Snapshots of how I’ve spent my week (In no particular order)
- We went into a fortune teller last Thursday. I swear it is kind of distracting really. I won’t tell her predictions anymore. The fortune teller’s words kept ringing in my ears, however. I don’t want believe in any of that stuff though. But there are legit fortune tellers and psychics who can foretell your future based on the vibrations that they are able to detect, and I can’t discredit them. Some people find comfort in hearing of their good fortune, and that in itself will set their vibration to a higher level. However, as I said, I personally believe we have the ultimate control over our own lives.
- For the past few days I’ve been getting text messages, private messages, calls and tweets about how people in my life’s been missing me so much. And it was just indeed, overwhelming. There were unexpected friends whom I can not even imagine of bothering themselves texting/calling me asking how am I doing and that they know I can surely do it in school just like anybody else. My heart’s jumping, for God’s sake. There are a lot of people who loves me more than I can think of.
- Aaron’s grandma died last Monday. I want to be beside him during this times of grief. Sure, I tried to. I told him I can skip school this weekends and go there instead.

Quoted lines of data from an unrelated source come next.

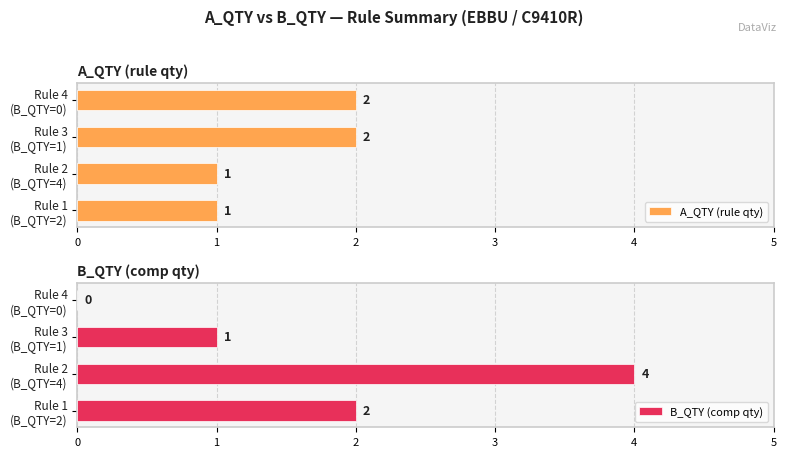

At how many categories does at least one series exceed 0?

4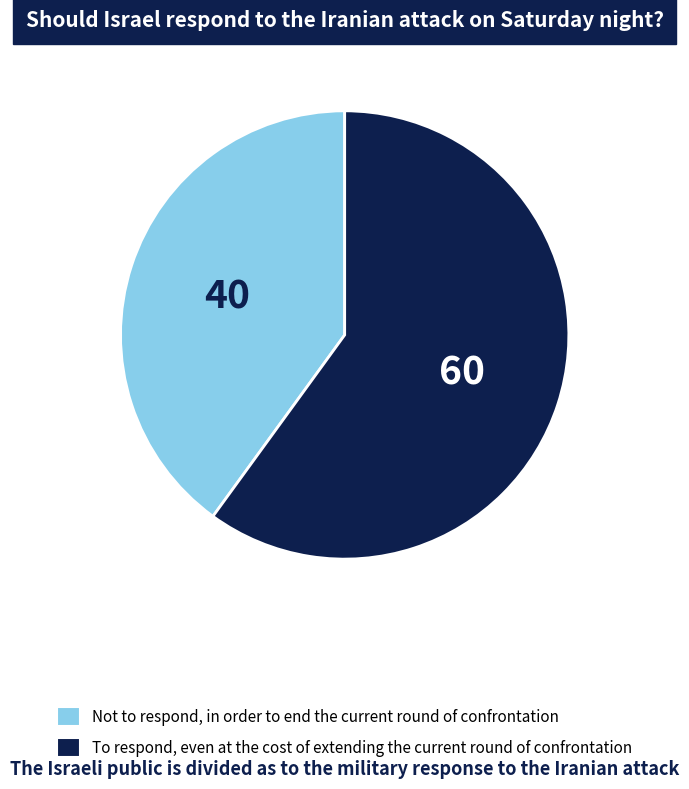

True or false: To respond, even at the cost of extending the current round of confrontation accounts for 66% of the total.

False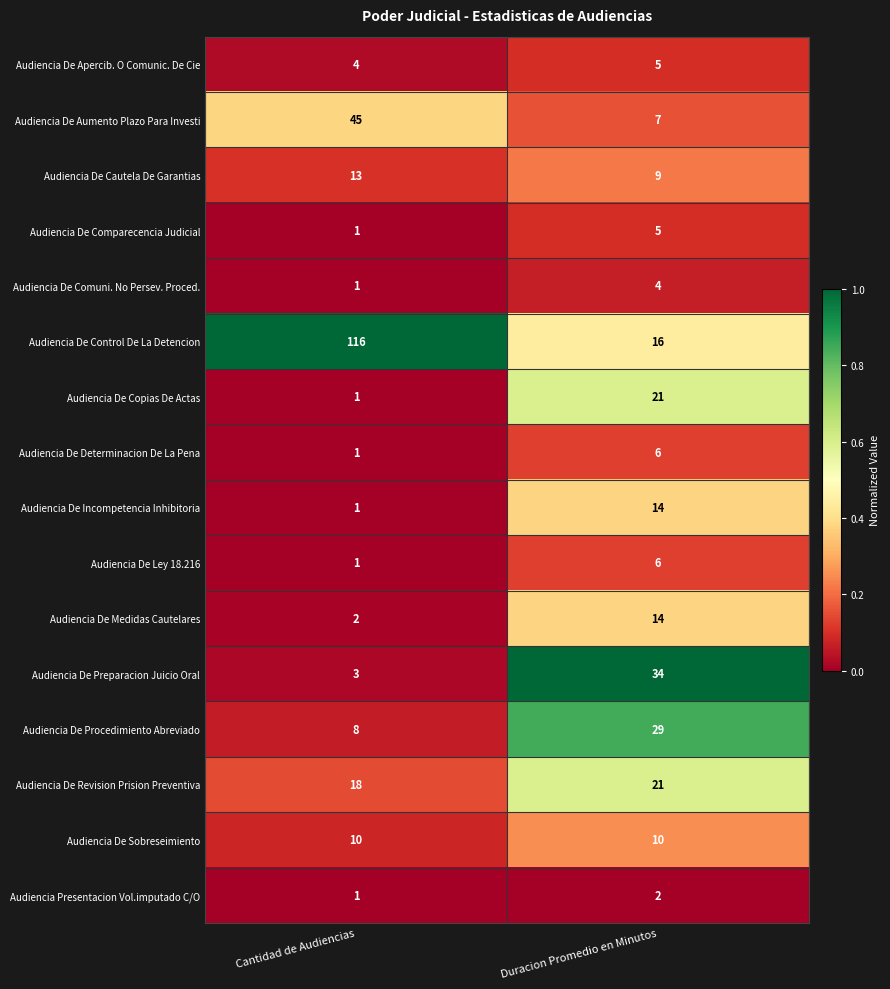

Which label corresponds to the smallest value in the chart?

Cantidad de Audiencias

But he doesn’t want to ‘coz he can’t let me travel on my own. I know this will never be easy for him. And I believe this is not the time for him to handle all this on his own, I can go there anytime whenever he asks me to.

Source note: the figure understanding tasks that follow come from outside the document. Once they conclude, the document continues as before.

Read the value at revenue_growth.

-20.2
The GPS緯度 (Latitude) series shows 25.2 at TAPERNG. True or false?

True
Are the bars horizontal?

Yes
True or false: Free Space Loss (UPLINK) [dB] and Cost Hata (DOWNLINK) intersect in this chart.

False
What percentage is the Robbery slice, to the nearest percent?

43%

- Prelim’s finally over. It has been a crazy journey so far. Pressure was on to say the least. I have always had to work so hard, and even then it does not always pay off. I feel tired and cranky, sleep. Or lack thereof. A full sleep cycle is about 3 hours long and I am waking up every 2 hours. ‘Coz If I don’t I’ll start to cram up the moment I woke up and Bang! Surely, I will fail the test. But everything’s under control. Manage your study time, as they say.

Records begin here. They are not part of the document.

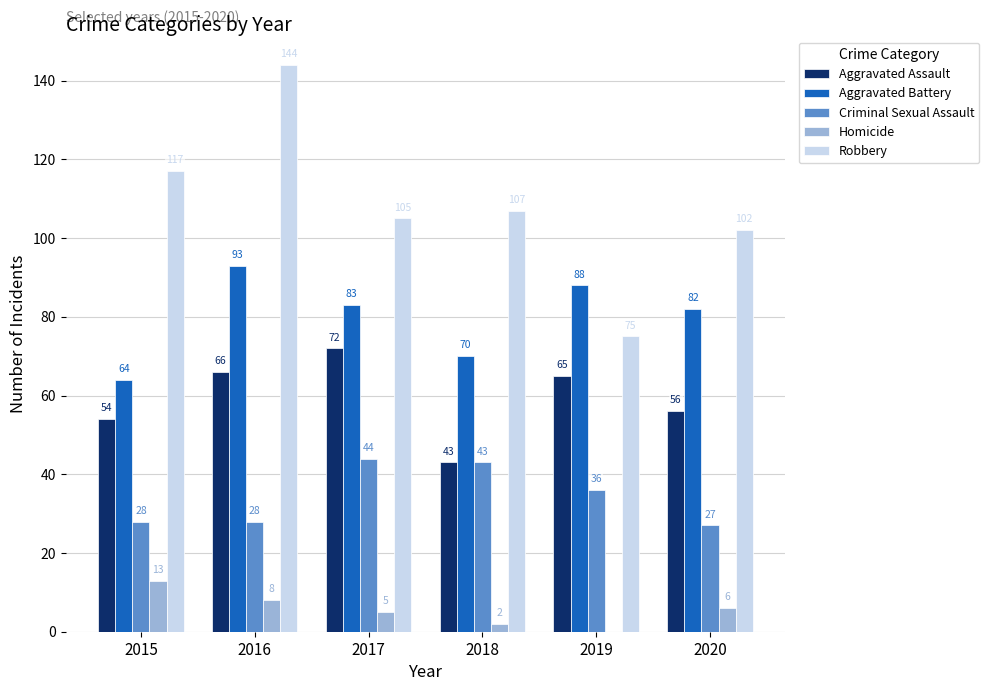

How many series are shown in this chart?

5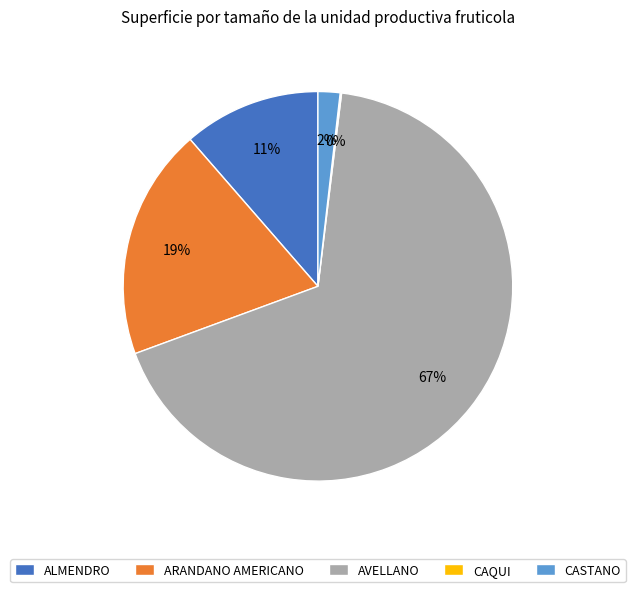

Is the sum of ARANDANO AMERICANO and ALMENDRO greater than half?

No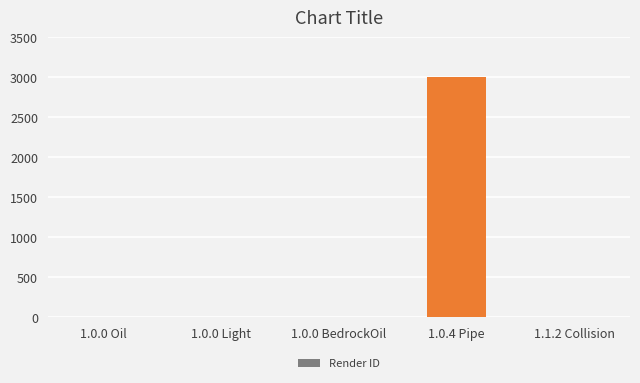

What is the greatest value displayed?

3000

Most things will be okay eventually, but not everything will be. Sometimes you’ll put up a good fight and lose. Sometimes you’ll hold on really hard and realize there is no choice but to let go.
I was brought at the hospital yesterday.
Though I’m feeling a bit okay for now. For God’s sake, I need to be okay.
Going to log out and stay logged out for a long time.
I’m going to move into my dorm tomorrow after lunch. Cause I already have a class on Wednesday at 7 AM. I need to pack up my stuff so It won’t be a lot more stressful tomorrow.
Now, I want to focus with my studies more since my subjects this semester are a lot more difficult and toxic than those of my previous semesters, So I will give better notice about my everyday life as soon as I can.
Raging fucking pissed
I bust out into tears last night.
What the fuck do you think - I have no brain in my skull? Of course I fucking goes in a fucking meaningful direction you fuckface. I don’t know how to figure out what your expectations should be when I am dealing with all this pain at the same time. So right now, I’m all super sensitive to everything people say and hyper-analyzing their interactions with me. I want to be the shit of out people. I can feel my arm muscles tightening up and fists forming. I feel solid, like steel. My jaw set, my voice low, my eyes piercing. Biting comments are jumping off the edge of my tongue, and I’m ready.
Other times I want to run far away stop time so that I don’t have to deal with solids and crawling and signing.
But I never run away. And I never fight. I smile. I fake it till I make it.